**WHAT YOU WILL DO:** Work out how many lines in the data hold the word "BERNARDO", and reply with that number only.

Itemized modification records:
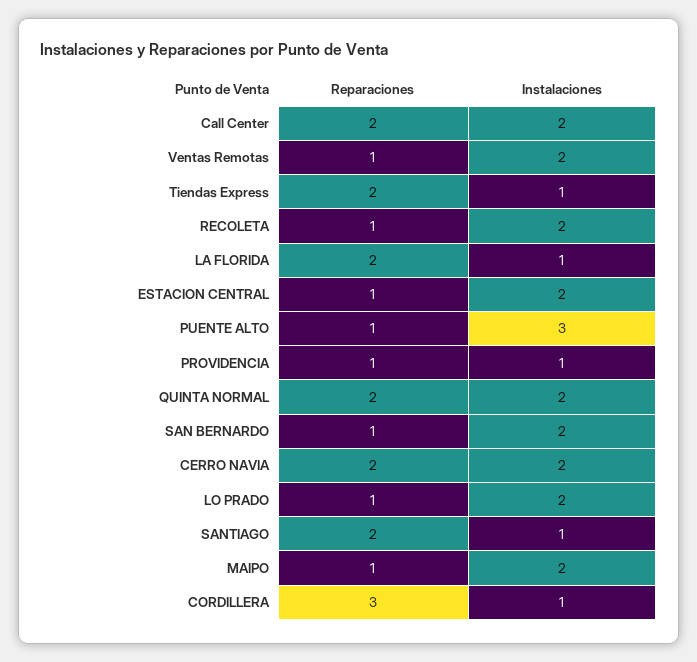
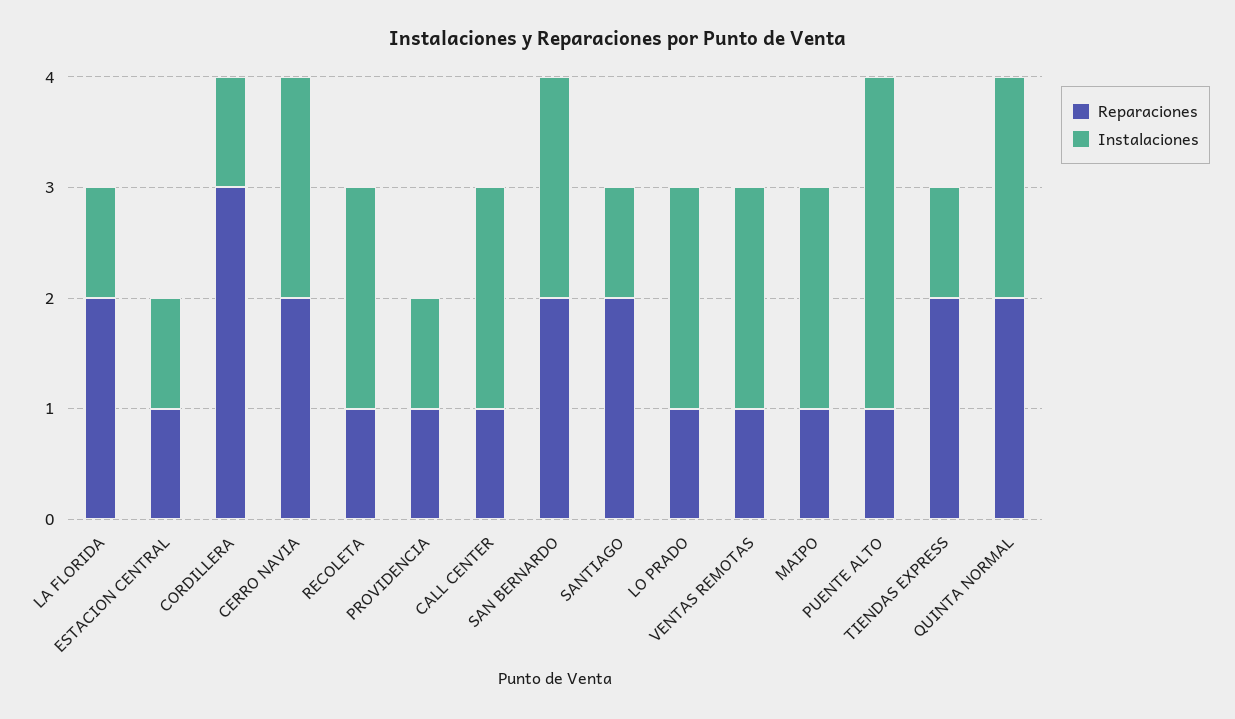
  {
    "Reparaciones": {
-     "Call Center": 2,
+     "Call Center": 1,
      "Ventas Remotas": 1,
      "Tiendas Express": 2,
      "RECOLETA": 1,
      "LA FLORIDA": 2,
      "ESTACION CENTRAL": 1,
      "PUENTE ALTO": 1,
      "PROVIDENCIA": 1,
      "QUINTA NORMAL": 2,
-     "SAN BERNARDO": 1,
+     "SAN BERNARDO": 2,
      "CERRO NAVIA": 2,
      "LO PRADO": 1,
      "SANTIAGO": 2,
      "MAIPO": 1,
      "CORDILLERA": 3
    },
    "Instalaciones": {
      "Call Center": 2,
      "Ventas Remotas": 2,
      "Tiendas Express": 1,
      "RECOLETA": 2,
      "LA FLORIDA": 1,
-     "ESTACION CENTRAL": 2,
+     "ESTACION CENTRAL": 1,
      "PUENTE ALTO": 3,
      "PROVIDENCIA": 1,
      "QUINTA NORMAL": 2,
      "SAN BERNARDO": 2,
      "CERRO NAVIA": 2,
      "LO PRADO": 2,
      "SANTIAGO": 1,
      "MAIPO": 2,
      "CORDILLERA": 1
    }
  }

**TASK RESULT:** 3